• **Instructions for the task**
Keeping pictures out, repeat the lines of the listing below exactly, starting at its first line and finishing with the one that holds "P.2D 92, AFFIRMED.".

(Stored data)

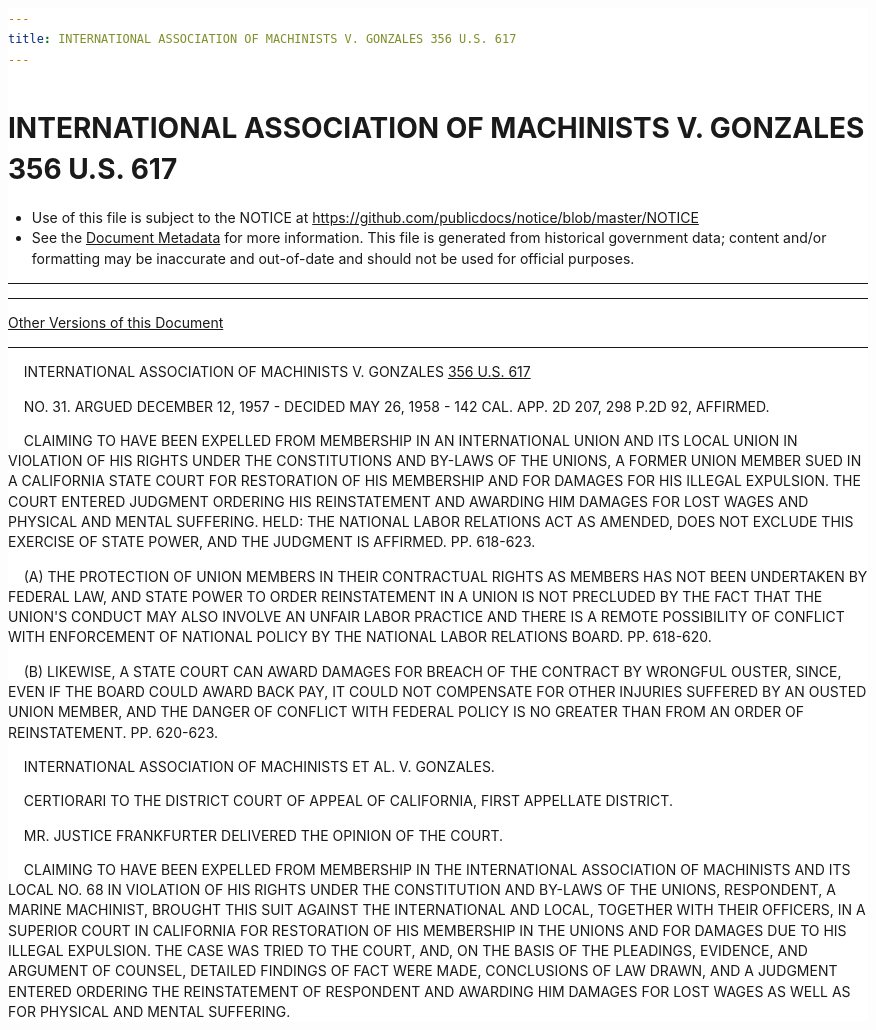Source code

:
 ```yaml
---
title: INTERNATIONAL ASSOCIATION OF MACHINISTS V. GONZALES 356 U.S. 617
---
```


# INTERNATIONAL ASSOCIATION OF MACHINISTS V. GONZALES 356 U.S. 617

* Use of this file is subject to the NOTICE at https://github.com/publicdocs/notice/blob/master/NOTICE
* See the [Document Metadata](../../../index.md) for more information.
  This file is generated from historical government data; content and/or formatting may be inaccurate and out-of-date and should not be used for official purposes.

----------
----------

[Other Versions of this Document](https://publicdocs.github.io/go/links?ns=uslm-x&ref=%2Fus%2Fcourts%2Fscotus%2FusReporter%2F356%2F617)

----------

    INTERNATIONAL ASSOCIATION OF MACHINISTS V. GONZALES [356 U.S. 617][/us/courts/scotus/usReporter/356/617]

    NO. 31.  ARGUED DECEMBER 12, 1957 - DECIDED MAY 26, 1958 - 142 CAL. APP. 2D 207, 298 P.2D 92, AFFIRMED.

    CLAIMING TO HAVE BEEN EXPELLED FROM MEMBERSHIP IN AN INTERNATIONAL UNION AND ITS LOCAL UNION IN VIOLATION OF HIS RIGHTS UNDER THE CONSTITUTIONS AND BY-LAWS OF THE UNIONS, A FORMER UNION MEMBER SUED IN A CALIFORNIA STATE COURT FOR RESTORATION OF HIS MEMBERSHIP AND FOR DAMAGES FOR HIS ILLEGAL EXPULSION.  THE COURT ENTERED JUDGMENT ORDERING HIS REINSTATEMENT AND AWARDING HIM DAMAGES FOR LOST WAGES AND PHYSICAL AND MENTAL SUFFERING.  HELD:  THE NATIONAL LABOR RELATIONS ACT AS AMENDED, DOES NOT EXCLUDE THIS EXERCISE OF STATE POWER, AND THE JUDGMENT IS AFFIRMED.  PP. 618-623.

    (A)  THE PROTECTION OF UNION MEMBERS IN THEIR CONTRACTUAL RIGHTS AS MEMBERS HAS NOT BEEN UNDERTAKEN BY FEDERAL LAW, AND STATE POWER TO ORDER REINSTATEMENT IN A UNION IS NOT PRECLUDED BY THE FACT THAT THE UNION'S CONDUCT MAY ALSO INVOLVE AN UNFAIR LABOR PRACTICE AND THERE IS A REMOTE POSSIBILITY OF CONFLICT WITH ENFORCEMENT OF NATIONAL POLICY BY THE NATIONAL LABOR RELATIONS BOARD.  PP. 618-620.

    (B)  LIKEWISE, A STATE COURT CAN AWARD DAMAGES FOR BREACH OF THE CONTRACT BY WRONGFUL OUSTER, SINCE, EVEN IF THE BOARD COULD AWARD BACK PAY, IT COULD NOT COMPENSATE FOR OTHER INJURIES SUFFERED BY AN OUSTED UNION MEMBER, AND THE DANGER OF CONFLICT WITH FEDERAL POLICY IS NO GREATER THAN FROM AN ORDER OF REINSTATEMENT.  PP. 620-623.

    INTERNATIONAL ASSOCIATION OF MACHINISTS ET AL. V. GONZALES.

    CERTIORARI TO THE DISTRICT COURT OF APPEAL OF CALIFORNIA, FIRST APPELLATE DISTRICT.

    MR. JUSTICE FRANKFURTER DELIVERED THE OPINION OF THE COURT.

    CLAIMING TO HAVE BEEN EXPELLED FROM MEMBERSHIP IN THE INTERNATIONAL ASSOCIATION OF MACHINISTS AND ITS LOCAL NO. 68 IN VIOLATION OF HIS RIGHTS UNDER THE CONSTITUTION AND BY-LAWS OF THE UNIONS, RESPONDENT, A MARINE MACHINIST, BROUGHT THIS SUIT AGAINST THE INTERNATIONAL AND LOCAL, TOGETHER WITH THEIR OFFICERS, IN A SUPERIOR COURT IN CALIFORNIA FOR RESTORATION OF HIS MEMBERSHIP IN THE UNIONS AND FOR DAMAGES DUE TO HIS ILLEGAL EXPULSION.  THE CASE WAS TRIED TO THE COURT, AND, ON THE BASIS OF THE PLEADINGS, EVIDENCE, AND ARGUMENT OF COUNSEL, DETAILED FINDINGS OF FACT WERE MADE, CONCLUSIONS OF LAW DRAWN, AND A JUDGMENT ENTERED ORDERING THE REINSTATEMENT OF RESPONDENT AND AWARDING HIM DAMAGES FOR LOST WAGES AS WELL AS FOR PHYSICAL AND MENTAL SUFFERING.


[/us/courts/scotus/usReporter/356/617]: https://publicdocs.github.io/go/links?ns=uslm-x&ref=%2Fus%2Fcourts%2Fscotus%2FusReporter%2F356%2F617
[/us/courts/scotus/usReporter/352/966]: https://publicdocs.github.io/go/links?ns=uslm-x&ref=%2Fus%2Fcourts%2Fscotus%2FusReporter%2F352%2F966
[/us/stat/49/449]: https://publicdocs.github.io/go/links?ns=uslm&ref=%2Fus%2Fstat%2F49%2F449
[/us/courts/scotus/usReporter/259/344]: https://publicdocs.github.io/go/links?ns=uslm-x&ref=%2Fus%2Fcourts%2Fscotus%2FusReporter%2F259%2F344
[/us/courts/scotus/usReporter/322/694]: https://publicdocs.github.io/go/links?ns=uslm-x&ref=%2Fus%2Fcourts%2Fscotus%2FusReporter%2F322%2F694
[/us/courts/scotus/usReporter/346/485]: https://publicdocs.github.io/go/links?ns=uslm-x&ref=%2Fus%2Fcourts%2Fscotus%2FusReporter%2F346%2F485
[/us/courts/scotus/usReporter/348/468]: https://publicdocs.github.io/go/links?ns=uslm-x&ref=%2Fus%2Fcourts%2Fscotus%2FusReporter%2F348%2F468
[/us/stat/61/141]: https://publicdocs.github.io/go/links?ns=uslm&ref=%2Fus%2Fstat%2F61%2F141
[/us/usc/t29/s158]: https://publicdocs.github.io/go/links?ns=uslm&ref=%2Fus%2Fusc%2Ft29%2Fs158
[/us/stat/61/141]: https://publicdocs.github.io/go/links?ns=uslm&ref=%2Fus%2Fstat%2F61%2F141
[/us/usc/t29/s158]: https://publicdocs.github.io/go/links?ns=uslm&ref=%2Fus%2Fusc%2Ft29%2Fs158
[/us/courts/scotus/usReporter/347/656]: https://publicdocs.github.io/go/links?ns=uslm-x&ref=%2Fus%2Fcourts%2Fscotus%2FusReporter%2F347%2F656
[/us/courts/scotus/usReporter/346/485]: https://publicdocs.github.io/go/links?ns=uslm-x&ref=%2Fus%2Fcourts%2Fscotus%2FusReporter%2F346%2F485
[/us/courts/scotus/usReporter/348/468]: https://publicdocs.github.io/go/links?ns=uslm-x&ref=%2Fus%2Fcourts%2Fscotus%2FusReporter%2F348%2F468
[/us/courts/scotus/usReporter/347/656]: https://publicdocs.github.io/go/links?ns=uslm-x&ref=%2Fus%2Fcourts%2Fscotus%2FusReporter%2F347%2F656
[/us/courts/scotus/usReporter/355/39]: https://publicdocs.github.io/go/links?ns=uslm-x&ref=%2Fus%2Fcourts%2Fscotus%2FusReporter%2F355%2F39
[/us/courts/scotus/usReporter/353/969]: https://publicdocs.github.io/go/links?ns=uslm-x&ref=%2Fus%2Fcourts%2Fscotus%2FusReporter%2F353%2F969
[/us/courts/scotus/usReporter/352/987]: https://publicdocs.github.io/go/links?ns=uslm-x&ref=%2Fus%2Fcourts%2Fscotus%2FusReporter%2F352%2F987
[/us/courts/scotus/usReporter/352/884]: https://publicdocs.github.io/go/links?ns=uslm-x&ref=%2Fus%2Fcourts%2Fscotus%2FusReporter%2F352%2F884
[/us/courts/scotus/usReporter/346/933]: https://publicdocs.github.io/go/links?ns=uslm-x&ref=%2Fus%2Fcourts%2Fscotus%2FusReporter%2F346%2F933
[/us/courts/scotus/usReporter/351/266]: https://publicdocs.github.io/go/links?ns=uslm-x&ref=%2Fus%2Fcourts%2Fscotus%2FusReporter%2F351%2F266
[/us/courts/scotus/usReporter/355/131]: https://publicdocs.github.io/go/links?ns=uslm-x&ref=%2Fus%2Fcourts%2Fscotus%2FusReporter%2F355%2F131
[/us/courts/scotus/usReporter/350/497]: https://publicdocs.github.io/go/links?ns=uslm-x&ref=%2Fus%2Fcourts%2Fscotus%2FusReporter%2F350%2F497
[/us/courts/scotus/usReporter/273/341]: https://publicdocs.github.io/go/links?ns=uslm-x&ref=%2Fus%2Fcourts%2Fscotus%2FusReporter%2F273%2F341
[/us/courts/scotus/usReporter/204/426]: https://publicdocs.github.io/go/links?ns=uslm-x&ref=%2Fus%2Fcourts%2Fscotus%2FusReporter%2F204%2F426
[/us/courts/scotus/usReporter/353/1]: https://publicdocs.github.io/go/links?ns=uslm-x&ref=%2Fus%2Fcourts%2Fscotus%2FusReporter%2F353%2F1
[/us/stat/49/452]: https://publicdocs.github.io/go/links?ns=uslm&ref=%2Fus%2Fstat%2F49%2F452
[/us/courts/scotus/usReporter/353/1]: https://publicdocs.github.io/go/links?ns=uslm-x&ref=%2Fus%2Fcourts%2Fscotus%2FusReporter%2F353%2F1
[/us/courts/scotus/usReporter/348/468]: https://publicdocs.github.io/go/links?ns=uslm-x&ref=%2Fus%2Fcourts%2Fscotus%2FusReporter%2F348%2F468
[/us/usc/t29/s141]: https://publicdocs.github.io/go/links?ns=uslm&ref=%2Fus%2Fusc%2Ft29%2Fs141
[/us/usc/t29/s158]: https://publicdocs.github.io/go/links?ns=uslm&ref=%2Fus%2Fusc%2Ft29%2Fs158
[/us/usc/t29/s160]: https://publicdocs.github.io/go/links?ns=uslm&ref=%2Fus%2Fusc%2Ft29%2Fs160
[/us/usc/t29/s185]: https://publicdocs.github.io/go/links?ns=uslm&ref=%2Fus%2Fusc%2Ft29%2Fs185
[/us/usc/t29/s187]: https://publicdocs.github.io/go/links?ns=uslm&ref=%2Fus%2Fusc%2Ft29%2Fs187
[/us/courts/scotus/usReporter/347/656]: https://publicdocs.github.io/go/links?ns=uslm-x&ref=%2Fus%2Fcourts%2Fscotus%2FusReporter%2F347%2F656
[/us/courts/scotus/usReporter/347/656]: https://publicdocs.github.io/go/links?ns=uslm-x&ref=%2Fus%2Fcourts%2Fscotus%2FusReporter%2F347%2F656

(End Stored data)

• **Problem solution**
Source code

:
 ```yaml
---
title: INTERNATIONAL ASSOCIATION OF MACHINISTS V. GONZALES 356 U.S. 617
---
```


# INTERNATIONAL ASSOCIATION OF MACHINISTS V. GONZALES 356 U.S. 617

* Use of this file is subject to the NOTICE at https://github.com/publicdocs/notice/blob/master/NOTICE
* See the [Document Metadata](../../../index.md) for more information.
  This file is generated from historical government data; content and/or formatting may be inaccurate and out-of-date and should not be used for official purposes.

----------
----------

[Other Versions of this Document](https://publicdocs.github.io/go/links?ns=uslm-x&ref=%2Fus%2Fcourts%2Fscotus%2FusReporter%2F356%2F617)

----------

    INTERNATIONAL ASSOCIATION OF MACHINISTS V. GONZALES [356 U.S. 617][/us/courts/scotus/usReporter/356/617]

    NO. 31.  ARGUED DECEMBER 12, 1957 - DECIDED MAY 26, 1958 - 142 CAL. APP. 2D 207, 298 P.2D 92, AFFIRMED.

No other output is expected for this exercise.